_DATA EXTRACTS_

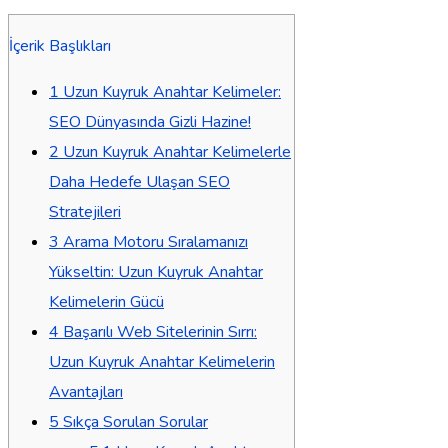
İçerik Başlıkları
1
Uzun Kuyruk Anahtar Kelimeler:
SEO Dünyasında Gizli Hazine!
2
Uzun Kuyruk Anahtar Kelimelerle
Daha Hedefe Ulaşan SEO
Stratejileri
3
Arama Motoru Sıralamanızı
Yükseltin: Uzun Kuyruk Anahtar
Kelimelerin Gücü
4
Başarılı Web Sitelerinin Sırrı:
Uzun Kuyruk Anahtar Kelimelerin
Avantajları
5
Sıkça Sorulan Sorular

_YOUR GOAL_
Leaving the pictures out, output the material exactly as it appears.

_WORKED SOLUTION_
İçerik Başlıkları
1
Uzun Kuyruk Anahtar Kelimeler:
SEO Dünyasında Gizli Hazine!
2
Uzun Kuyruk Anahtar Kelimelerle
Daha Hedefe Ulaşan SEO
Stratejileri
3
Arama Motoru Sıralamanızı
Yükseltin: Uzun Kuyruk Anahtar
Kelimelerin Gücü
4
Başarılı Web Sitelerinin Sırrı:
Uzun Kuyruk Anahtar Kelimelerin
Avantajları
5
Sıkça Sorulan Sorular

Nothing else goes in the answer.